**ABOUT THIS EXERCISE**: Extend the Easy-Bbox library documentation below, picking up right after its last line.

**TEXT PASSAGE**:
★ ★ ★ ★ ★

Easy-Bbox documentation

bbox - A Python library for manipulating bounding boxes in various coordinate formats.

This library provides the Bbox class and utility functions for manipulating bounding boxes in various coordinate formats (Pascal VOC, COCO, YOLO, etc.). Supports transformations, geometric operations, and conversions.

Classes:

Bbox: A class to represent a bounding box.

Functions:

nms: Perform Non-Maximum Suppression on a list of bounding boxes.

class easy_bbox.Bbox(**data)[source]

Bases: BaseModel

A class to represent a Bbox (inherits from Pydantic BaseModel).

The bbox is stored in Pascal_VOC format: top-left, bottom-right with a top-left origin (PIL coord system). (meaning that top < bottom)

The bottom and right edges are considered excluded from the Bbox for compatibility with array slicing and PIL image cropping features (in case of Int Bboxes).

left

The left coordinate of the bounding box.

Type:

float

top

The top coordinate of the bounding box.

★ ★ ★ ★ ★

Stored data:
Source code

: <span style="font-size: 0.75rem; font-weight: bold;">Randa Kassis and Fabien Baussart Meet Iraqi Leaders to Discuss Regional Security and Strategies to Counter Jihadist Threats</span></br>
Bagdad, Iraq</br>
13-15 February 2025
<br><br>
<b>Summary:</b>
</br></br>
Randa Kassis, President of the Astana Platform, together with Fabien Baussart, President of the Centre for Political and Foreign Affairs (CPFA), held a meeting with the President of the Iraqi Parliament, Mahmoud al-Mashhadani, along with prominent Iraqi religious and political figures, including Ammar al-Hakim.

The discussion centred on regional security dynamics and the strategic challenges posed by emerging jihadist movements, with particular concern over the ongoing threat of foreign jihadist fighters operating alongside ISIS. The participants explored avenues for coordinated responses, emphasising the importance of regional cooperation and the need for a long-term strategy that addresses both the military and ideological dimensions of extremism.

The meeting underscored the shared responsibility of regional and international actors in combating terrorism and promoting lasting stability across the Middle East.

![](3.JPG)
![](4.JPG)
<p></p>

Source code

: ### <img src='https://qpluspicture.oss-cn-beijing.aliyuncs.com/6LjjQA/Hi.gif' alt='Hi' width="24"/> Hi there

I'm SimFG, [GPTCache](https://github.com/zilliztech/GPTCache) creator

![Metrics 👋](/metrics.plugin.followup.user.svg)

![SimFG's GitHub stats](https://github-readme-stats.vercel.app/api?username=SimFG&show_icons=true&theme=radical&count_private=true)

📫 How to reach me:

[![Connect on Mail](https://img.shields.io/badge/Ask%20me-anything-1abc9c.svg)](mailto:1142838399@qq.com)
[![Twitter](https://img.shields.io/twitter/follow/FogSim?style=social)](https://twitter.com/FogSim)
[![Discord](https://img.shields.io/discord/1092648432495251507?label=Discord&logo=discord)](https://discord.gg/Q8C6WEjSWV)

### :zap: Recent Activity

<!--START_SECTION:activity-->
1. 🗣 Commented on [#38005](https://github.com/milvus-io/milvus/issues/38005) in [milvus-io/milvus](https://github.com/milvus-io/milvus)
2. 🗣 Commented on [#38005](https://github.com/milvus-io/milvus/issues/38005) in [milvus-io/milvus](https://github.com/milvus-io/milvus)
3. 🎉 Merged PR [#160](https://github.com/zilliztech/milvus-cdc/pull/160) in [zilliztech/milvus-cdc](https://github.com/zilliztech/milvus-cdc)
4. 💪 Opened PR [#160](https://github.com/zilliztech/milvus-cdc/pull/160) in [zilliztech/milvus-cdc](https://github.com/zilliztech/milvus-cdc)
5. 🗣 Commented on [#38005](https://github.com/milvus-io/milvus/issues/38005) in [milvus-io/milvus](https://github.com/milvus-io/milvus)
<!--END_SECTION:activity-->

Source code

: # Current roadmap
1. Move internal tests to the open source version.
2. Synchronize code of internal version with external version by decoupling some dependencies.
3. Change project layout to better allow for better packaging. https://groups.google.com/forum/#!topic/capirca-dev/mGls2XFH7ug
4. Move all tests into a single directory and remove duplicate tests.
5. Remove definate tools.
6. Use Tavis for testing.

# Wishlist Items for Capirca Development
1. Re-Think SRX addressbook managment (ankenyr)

★ ★ ★ ★ ★

**THE ANSWER**:
Type:

float

right

The right coordinate of the bounding box.

Type:

float

bottom

The bottom coordinate of the bounding box.

Type:

float

property area: float

The area of the Bbox

property aspect_ratio: float

The aspect ratio of the Bbox (width over height).

bottom: float
property center: Tuple[float, float]

The center of the Bbox in (x, y) format.

check_passwords_match()[source]
Return type:

Self

clip_to_img(img_w, img_h)[source]

Returns a clipped Bbox to the image dimensions.

Remember that the bottom and right edges are inclusive, so Bbox(left=-10, top=-20, right=100, bottom=120).clipt_to_img(img_w=32, img_h=64) returns Bbox(left=0, top=0, right=31, bottom=63)

Parameters:
  • img_w (int) – The image width in pixels.

  • img_h (int) – The image height in pixels.

Returns:

The clipped Bbox.

Return type:

Bbox

contains_point(x, y)[source]

Checks if a point is inside the bounding box.

Parameters:
  • x (float) – The x-coordinate of the point.

  • y (float) – The y-coordinate of the point.

Returns:

True if the point is inside the bounding box, False otherwise.

Return type:

bool

distance_to_point(x, y)[source]

Calculates the distance from the bounding box to a point.

Parameters:
  • x (float) – The x-coordinate of the point.

  • y (float) – The y-coordinate of the point.

Returns:

The distance from the bounding box to the point.

Return type:

float

expand(left=0, top=0, right=0, bottom=0)[source]

Return an expanded Bbox by the specified padding for each side.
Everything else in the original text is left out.